Over the past five years, the stock has had a median price-to-earnings (P/E) ratio, a common valuation metric for mature companies, of 11.6. Yet Harley-Davidson stock is trading at a P/E ratio of just 6.4, signifying it is a potential bargain.
2. Kroger
Kroger (KR 0.12%), a leading operator of grocery stores throughout the U.S., has paid and raised its dividend for 17 consecutive years. A favorite in Warren Buffett's Berkshire Hathaway portfolio, Kroger pays shareholders a quarterly dividend of $0.29 per share, equating to an annual dividend yield of 2.5%.
Including dividends, Kroger has been a market-beating stock over the past five years, with a total return of 84% compared to the S&P 500's 75%. One reason for the outperformance could be management's shareholder-friendly capital allocation strategy. Beyond Kroger's higher-than-average dividend yield, management has repurchased 10% of the company's shares outstanding during the past five years, which makes existing shares more valuable.
Kroger recently paused its share repurchasing program because of its pending merger with Albertsons in a deal valued at $24.6 billion. The new company would produce an estimated $210 billion in revenue with a footprint of nearly 5,000 stores across the U.S. For comparison, during fiscal 2022 ended Jan. 28, 2023, Kroger generated $148 billion in revenue at about 2,800 locations.
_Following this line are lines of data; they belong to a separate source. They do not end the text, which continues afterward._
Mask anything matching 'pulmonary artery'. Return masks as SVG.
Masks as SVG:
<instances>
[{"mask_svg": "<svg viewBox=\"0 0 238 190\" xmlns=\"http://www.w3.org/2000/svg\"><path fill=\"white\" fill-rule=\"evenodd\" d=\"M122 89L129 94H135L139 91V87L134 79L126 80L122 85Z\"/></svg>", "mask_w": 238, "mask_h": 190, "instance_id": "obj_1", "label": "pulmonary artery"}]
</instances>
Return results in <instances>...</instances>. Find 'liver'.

The Federal Trade Commission still needs to approve the deal, but management at both companies remain hopeful for an early 2024 completion.
Although the pending deal complicates the stock's long-term outlook, Kroger Chairman and Chief Executive Officer Rodney McMullen will continue serving in those roles for the combined company. That's good news for prospective investors who appreciate McMullen's history of returning capital to shareholders.
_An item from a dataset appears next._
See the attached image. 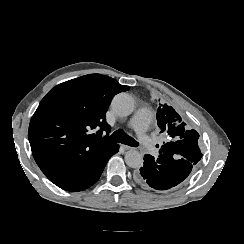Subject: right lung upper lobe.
Instances as JSON below:
<instances>
[{"instance_id":"obj_1","label":"right lung upper lobe","mask_w":244,"mask_h":244,"mask_svg":"<svg viewBox=\"0 0 244 244\" xmlns=\"http://www.w3.org/2000/svg\"><path fill=\"white\" fill-rule=\"evenodd\" d=\"M115 79L89 74L55 86L40 102L28 131L33 157L42 171L113 143L90 130H110L104 121L114 95L127 91Z\"/></svg>"}]
</instances>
No matter whether the deal gets final approval, Kroger is a longtime market leader in the grocery store business and will likely continue that trend, all while paying investors handsomely to own its stock.
3. Rollins
Many homeowners may be familiar with this final company, Rollins (ROL -2.25%), a leader in pest control. The stock, currently trading near an all-time high of about $44.50, and it is up 22% in 2023.
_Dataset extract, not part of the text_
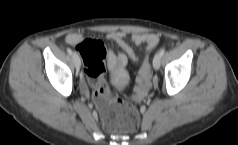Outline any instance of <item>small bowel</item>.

Rollins is a longtime dividend-paying stock, consistently paying a quarterly dividend since 1987. The company recently raised its quarterly dividend by 30% to $0.13 per share, representing an annual dividend yield of roughly 1.2%.
In addition to its dividend, Rollins's revenue and net income are rising substantially with recurring contracts for its residential and commercial customers. For the first quarter of 2023, the pest control company generated $658 million in revenue and $0.18 in diluted earnings per share, year-over-year increases of 11% and 20%, respectively.
But Rollins's secret to success may be its growth-by-acquisition strategy. Since 2020, the company has made more than 100 acquisitions, including six during the first quarter of 2023. As a result, management believes the company can "achieve margin expansion through cost and revenue synergies." In a sign that this plan is working out, Rollins's gross margin -- the percentage of revenue retained after the cost of goods sold -- increased from 49.4% in Q1 2019 to 51.5% in Q1 2023.
Despite management's acquisitive nature, Rollins is the rare public company with no net debt, with $50 million more in cash and cash equivalents than long-term debt. That means management isn't overextending the company's balance sheet regarding these tuck-in acquisitions, leaving Rollins set up for continued growth.
Are these dividend stocks buys?
Dividend stocks offer a level of stability for investors as management knows it is expected to distribute profits to shareholders continually. This consistency can help limit volatility and provide a cushion during market downturns.
These three stocks, costing less than $50 per share, present different propositions to investors, but they all generate steady income for shareholders. That makes all three worthy of any income investor's attention.